* Excerpt to read *

────

I love to use the “Underpants Gnomes” analogy from South Park. If you’re not familiar with it, the gnomes have a three part plan that begins with stealing all the underwear in the world and ends with taking over the world. Cartman, I believe, points out they don’t have a “step B”, their answer “we haven’t figured that part out yet.” My life seems to be like that right now, I’m driven to fully express myself, to live authentically, I struggle with how to get there though.

Back to my six year old self living authentically, it’s no picnic for them either. The fear of discovery is very real for them, if anything access to transgender healthcare is even more limited for them. Their parents live in fear as well, aside from fearing for their children’s safety and sanity, it is an absolute maze of health care professionals, not to mention the fear that child services may hold their families under a microscope as well. In an ideal world, this would be any other birth defect and quickly and easily corrected but it’s not. I don’t fear myself now and I don’t fear myself “then” (before and after). I fear the in between the most. I want very much to continue HRT and incorporate estrogens, though I’m still struggling with my concept of my “in between self”. I’ve seen that person, and I’m afraid of them (me). No doubt it would be an easier life had I waded in to the gender pool early in my life, rather than having to jump in the deep end as I feel I am now.

────

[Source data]
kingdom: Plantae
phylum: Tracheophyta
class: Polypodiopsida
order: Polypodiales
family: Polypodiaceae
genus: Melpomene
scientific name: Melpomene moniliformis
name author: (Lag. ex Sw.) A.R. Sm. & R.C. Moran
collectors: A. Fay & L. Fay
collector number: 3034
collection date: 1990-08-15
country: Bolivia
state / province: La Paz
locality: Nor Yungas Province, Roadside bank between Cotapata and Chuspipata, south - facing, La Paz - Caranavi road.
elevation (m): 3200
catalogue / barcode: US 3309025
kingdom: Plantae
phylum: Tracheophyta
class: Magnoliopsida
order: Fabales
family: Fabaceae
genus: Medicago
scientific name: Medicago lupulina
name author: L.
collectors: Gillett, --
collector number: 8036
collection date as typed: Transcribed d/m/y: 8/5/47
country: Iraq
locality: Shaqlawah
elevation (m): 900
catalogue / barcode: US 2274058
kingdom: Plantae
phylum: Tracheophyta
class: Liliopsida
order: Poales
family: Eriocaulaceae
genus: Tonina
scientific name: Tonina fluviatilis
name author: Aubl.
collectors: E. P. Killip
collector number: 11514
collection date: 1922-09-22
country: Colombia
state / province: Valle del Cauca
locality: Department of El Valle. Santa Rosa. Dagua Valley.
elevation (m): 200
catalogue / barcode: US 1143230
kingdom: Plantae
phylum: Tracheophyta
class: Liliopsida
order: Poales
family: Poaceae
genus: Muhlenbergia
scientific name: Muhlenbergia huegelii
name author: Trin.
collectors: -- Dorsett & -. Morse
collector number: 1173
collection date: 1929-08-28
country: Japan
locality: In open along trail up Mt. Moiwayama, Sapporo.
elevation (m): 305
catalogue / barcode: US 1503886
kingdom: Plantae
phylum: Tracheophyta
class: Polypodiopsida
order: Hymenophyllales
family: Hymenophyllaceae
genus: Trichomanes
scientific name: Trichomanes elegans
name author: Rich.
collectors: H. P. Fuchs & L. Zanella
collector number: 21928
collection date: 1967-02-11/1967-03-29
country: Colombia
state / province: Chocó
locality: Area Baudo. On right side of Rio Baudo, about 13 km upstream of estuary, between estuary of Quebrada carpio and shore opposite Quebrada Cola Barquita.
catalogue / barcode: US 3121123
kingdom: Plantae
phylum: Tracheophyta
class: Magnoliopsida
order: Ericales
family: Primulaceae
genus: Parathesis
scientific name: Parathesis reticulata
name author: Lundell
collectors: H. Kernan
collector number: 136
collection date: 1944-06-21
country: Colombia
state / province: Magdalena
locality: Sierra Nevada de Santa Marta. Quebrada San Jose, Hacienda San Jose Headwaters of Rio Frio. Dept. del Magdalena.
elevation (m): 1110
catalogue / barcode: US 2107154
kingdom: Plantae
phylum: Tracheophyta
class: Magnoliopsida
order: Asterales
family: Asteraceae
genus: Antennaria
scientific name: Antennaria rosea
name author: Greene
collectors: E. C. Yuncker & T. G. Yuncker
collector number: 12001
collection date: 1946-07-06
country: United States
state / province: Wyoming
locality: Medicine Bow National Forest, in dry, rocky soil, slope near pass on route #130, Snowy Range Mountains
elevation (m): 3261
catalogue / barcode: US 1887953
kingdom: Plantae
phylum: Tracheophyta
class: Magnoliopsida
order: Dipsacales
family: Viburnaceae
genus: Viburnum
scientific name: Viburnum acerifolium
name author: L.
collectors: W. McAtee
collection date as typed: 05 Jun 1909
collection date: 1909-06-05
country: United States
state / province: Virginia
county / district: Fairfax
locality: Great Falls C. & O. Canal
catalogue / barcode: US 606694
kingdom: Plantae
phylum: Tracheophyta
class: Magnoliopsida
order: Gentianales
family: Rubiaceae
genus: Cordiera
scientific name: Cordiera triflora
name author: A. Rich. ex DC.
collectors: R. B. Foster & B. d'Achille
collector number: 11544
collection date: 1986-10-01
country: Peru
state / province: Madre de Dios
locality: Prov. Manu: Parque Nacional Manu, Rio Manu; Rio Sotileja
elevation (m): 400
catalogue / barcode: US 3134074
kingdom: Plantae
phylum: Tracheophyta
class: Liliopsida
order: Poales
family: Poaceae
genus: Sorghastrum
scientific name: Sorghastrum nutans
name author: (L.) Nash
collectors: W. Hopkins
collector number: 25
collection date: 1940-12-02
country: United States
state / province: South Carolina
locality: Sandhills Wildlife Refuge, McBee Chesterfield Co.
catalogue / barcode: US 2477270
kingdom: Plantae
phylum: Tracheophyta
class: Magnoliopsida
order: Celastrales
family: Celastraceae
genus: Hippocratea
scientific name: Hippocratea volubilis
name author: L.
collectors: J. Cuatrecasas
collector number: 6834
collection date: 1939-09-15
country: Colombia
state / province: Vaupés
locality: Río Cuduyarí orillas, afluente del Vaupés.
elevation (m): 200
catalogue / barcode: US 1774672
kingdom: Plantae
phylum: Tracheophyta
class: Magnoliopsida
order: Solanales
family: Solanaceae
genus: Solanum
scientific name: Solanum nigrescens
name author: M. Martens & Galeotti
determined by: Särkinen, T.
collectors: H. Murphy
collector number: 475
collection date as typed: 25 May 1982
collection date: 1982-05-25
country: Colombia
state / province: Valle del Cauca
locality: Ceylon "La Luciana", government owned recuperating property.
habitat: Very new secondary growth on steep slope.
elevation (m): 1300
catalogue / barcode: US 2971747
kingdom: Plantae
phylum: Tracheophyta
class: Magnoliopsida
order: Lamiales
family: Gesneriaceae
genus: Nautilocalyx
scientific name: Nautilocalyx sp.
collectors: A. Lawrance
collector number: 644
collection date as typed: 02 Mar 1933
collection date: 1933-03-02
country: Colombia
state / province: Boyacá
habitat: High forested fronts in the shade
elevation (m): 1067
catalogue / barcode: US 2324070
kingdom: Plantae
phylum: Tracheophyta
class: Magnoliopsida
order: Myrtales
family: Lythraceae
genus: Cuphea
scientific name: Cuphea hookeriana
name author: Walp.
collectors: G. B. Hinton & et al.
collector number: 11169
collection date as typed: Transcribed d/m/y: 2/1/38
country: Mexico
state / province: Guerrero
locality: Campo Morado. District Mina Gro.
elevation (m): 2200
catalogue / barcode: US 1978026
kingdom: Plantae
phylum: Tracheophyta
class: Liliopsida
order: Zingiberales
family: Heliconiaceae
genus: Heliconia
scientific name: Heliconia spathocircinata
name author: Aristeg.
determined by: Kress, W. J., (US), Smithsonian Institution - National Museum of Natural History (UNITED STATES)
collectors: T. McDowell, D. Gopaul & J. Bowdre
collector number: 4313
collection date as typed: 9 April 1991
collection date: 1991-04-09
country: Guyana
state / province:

────

* Required work *
- A) In the excerpt about living authentically, why does the writer say their life is like the "Underpants Gnomes" plan from South Park? Answer in one to three sentences.
- B) Write the next part of the excerpt about living authentically, starting right after its final sentence.

* Set of answers *
- A) The gnomes' plan has a start and an end but no "step B." The writer's life is similar: they are driven to fully express themselves and live authentically, but they struggle with how to get there.

- B)
Yet another issue I’ve struggled with lately has been the issue of disclosure, I mention it because knowing I was going to be seeing my parents, I’d let the hair on my legs grow out lately. It’s warm where my parents are and I knew I’d be wearing shorts. Not having shaved my arms, there is a difference in the hair on my legs and my arms. I was sure they would notice and say something. My mom’s reaction “How are you feeling?” (as in, is everything ok?) or something like that. As truthfully as I could, I told her everything was fine and she’s seemed to accept it. It’s not like they don’t know my history and had I might not be coming from the same place (disclosing without really disclosing) I might not understand it to be asking me without really asking me. Full disclosure is not a good planfor them right now, since I still don’t totally know what I’m going to say, but I would have said something had they asked me a direct question. They asked me an indirect question so I gave them an indirect answer.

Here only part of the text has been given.